As for forgetting about it and moving on. . . Moving on was never an issue. We all did because we had to. But forget about it? Forget the forced removal from our homes and incarceration by our own government without due process? The concentration camp experience was a pivotal period in Japanese American history. For me, it represents the patience, courage, and sacrifices of our Issei and Nisei forbearers who faced and overcame the obstacles of prejudice, ignorance, and injustice. It’s a part of my Japanese American heritage. It’s a part of who I am. I can’t forget about it.
The history, this camp experience, this Heart Mountain: when we were branded as aliens; herded onto trains; when we were confined in “relocation” camp, from which many went off to war, as did my uncles, while our families remained incarcerated – these were my thoughts – bits of memory buried in time, only to resurface on my second visit to Heart Mountain. In commemoration of that visit and the thoughts evoked therefrom, I chose Heart Mountain as the subject of my New Year’s greeting card for 2011, the Year of the Rabbit.
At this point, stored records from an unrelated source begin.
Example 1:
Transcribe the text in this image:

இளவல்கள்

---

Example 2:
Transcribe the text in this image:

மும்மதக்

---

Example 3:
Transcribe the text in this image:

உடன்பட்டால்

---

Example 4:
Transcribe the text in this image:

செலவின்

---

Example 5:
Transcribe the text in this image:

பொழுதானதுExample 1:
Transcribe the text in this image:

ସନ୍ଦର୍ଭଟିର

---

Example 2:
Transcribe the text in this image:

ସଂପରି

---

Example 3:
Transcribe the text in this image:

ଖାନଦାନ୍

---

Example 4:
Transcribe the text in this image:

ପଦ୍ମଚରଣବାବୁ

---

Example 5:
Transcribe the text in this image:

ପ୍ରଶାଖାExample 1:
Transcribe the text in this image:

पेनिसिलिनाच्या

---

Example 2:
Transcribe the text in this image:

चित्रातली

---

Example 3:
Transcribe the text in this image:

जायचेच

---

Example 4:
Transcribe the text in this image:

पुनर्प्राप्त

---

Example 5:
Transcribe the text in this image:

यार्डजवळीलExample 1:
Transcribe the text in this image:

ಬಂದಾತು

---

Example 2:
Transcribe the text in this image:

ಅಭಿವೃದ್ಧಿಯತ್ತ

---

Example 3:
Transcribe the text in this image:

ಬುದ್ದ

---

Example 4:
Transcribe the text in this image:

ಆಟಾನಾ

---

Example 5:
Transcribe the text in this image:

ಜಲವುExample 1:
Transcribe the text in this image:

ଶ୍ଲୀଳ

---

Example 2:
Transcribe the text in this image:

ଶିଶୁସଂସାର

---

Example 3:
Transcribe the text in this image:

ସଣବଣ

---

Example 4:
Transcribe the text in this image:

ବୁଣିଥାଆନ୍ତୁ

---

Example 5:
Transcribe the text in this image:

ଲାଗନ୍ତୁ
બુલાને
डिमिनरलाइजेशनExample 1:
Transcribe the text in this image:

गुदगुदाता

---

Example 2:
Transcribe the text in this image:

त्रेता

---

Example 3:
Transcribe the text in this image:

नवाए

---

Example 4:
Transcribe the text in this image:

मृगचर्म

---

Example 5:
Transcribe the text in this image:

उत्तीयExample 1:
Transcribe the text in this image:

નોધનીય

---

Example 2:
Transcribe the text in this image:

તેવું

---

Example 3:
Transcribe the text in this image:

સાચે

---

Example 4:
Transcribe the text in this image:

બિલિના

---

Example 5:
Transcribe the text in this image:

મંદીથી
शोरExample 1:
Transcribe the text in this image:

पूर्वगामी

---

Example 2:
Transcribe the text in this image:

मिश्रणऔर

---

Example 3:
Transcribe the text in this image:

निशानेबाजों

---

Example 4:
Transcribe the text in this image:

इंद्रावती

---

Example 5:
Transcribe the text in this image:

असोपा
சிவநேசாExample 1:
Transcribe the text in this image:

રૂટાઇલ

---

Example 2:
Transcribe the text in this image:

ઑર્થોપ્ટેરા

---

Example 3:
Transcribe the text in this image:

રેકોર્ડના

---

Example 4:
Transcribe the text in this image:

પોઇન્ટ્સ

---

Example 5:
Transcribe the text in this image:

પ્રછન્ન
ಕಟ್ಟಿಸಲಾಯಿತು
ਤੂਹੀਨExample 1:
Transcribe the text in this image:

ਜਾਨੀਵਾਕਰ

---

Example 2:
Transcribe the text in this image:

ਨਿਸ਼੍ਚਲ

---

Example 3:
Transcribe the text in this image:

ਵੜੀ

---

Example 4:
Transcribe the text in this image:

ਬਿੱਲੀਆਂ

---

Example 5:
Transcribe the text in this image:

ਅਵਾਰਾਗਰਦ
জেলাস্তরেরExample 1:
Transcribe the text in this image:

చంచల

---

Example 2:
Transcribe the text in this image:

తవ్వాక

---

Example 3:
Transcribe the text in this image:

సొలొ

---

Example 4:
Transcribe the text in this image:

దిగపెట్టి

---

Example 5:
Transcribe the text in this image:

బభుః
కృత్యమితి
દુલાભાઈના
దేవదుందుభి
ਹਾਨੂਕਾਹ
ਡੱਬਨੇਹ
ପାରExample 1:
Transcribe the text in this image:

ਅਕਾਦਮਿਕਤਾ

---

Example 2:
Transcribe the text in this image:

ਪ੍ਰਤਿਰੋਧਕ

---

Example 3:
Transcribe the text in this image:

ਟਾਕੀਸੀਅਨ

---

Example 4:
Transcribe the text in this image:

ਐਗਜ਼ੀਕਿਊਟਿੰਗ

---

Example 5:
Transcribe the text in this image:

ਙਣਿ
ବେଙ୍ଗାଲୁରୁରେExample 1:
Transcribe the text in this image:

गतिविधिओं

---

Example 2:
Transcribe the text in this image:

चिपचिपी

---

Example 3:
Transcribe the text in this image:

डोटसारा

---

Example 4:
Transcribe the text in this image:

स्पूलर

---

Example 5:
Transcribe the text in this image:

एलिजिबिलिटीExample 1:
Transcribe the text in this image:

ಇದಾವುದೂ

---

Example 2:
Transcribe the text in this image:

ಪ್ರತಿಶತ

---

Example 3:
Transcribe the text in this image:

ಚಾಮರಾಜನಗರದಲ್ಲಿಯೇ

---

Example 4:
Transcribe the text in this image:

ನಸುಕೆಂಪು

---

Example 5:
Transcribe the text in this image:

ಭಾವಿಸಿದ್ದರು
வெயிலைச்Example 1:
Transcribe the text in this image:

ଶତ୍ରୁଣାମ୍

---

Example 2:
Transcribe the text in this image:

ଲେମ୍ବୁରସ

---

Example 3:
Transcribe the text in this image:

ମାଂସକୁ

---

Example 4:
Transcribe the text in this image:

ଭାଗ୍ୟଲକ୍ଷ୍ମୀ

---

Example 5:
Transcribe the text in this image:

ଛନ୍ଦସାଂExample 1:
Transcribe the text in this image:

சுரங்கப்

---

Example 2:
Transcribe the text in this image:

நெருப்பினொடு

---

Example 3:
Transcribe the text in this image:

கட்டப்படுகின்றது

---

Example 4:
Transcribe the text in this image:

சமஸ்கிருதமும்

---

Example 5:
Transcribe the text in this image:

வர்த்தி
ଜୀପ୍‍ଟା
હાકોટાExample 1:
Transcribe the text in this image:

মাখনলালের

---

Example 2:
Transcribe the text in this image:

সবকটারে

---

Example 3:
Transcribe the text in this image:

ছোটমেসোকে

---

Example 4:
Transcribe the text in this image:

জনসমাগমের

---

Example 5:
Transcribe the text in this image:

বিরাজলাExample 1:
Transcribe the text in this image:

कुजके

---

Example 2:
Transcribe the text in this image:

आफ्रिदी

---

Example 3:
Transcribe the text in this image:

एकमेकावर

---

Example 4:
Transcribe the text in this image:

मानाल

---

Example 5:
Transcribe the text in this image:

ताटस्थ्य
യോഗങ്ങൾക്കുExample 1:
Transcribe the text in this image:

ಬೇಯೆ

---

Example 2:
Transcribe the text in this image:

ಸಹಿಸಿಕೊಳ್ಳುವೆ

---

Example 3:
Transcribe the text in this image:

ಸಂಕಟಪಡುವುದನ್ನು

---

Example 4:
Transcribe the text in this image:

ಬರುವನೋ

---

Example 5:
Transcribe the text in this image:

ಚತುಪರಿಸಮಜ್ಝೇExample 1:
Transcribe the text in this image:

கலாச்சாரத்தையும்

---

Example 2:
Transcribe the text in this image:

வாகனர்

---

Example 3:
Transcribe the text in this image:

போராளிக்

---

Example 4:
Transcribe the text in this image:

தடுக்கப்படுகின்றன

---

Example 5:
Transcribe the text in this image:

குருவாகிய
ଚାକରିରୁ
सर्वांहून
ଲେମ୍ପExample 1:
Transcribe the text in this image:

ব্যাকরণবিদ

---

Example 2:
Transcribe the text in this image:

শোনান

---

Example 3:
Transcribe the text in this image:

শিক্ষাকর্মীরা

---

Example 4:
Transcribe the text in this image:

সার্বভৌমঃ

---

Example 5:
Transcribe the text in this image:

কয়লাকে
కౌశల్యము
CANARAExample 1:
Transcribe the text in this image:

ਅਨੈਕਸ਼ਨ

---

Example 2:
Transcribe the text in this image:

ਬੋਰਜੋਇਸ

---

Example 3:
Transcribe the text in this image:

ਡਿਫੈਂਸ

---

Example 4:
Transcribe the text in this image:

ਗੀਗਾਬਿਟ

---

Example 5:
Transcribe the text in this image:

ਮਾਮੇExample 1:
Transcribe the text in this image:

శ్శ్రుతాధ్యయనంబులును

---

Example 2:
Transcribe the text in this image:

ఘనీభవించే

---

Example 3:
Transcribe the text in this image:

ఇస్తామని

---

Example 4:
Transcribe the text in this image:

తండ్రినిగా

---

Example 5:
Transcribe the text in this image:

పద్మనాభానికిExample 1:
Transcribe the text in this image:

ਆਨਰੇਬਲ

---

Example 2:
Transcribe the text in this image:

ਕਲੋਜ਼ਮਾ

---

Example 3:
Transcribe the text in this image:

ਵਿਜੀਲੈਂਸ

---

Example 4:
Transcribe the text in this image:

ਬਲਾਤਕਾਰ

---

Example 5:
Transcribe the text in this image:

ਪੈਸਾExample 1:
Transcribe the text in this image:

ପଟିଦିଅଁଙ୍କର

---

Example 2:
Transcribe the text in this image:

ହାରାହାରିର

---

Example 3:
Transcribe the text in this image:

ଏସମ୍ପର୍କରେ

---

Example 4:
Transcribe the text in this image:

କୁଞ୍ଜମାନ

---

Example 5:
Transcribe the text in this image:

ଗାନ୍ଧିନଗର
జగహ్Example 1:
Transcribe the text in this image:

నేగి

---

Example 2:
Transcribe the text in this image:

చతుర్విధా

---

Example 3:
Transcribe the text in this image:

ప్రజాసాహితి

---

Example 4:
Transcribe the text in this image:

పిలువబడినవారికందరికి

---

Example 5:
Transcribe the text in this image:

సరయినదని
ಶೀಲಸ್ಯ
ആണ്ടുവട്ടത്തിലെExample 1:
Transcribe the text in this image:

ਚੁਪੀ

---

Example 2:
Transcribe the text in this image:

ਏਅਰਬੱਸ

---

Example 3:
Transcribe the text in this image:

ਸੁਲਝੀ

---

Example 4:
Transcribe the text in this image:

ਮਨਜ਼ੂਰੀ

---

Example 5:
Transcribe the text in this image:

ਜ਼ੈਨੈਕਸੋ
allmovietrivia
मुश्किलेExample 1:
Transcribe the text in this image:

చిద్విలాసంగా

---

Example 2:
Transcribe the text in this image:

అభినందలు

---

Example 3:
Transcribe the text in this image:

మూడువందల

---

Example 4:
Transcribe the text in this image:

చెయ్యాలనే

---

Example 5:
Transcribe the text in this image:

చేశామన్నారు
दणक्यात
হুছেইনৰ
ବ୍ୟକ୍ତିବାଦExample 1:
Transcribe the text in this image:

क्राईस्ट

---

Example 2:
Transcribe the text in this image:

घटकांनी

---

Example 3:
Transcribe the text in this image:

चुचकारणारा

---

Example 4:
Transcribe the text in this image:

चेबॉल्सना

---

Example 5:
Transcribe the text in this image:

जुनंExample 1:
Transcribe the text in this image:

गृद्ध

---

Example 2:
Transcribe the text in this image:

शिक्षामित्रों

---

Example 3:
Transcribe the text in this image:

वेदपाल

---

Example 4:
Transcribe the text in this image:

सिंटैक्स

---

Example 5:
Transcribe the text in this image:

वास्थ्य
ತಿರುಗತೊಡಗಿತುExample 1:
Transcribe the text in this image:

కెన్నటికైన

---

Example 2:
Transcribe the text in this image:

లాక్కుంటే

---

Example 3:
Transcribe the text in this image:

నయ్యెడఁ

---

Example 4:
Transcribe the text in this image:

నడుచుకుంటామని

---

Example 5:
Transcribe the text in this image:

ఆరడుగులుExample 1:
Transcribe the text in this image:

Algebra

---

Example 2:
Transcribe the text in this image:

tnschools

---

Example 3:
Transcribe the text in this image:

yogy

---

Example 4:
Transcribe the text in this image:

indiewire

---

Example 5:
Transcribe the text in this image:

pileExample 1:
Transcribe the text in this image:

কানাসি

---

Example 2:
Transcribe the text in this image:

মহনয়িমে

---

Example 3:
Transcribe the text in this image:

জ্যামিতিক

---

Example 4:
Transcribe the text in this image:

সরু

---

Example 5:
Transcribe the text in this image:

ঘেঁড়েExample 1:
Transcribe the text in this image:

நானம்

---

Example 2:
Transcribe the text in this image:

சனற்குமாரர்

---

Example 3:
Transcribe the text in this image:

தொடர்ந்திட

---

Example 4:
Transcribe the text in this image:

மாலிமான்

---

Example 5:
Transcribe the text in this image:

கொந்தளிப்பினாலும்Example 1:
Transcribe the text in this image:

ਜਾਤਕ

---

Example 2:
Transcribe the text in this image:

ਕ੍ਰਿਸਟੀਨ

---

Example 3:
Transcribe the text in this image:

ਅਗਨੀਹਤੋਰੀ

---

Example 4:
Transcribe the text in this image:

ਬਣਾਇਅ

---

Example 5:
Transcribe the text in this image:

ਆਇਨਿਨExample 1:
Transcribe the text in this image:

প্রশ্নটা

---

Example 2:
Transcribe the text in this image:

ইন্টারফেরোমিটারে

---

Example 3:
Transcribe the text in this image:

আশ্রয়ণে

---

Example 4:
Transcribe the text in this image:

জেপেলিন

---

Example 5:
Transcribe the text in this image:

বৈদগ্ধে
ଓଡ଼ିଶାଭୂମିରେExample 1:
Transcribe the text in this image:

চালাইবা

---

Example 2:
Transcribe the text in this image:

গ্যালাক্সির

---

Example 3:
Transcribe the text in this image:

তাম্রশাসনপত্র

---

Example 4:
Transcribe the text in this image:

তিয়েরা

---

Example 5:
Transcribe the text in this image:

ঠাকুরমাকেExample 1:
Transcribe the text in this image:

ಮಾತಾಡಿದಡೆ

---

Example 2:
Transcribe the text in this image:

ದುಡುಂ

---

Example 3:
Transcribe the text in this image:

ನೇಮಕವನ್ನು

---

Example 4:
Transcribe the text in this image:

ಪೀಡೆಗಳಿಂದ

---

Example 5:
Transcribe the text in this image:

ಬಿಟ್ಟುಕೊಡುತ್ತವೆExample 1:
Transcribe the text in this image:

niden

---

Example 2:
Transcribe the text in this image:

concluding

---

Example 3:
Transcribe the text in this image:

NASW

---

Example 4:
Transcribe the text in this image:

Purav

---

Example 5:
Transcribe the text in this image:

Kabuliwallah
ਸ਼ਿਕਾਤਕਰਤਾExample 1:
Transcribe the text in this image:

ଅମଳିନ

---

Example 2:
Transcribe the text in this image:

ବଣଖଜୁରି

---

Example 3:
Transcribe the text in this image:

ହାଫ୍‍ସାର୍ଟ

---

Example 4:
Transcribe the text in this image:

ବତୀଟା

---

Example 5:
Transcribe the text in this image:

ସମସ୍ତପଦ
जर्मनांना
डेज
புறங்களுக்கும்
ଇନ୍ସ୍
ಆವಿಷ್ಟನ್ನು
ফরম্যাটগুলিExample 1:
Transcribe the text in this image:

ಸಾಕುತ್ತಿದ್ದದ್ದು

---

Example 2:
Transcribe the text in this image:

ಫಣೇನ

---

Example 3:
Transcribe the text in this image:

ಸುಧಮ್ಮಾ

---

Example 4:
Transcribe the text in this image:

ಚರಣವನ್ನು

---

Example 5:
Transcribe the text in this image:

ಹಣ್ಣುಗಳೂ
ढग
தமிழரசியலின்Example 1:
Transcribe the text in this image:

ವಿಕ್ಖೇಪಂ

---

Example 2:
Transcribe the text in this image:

Since both my mother and sister are rabbit year people who were sent to camp, I depicted them as two rabbits gazing at the mountain beyond along with the opening line of the Japanese song entitled “Furusato.” In addition, I jotted down these few words to accompany the print design:
“Chasing rabbits . . .
My old Wyoming home far away:
Home of the brave.
Land of the free.
This is what I think of when I think of Heart Mountain. It is, in essence, my memory of that other hometown.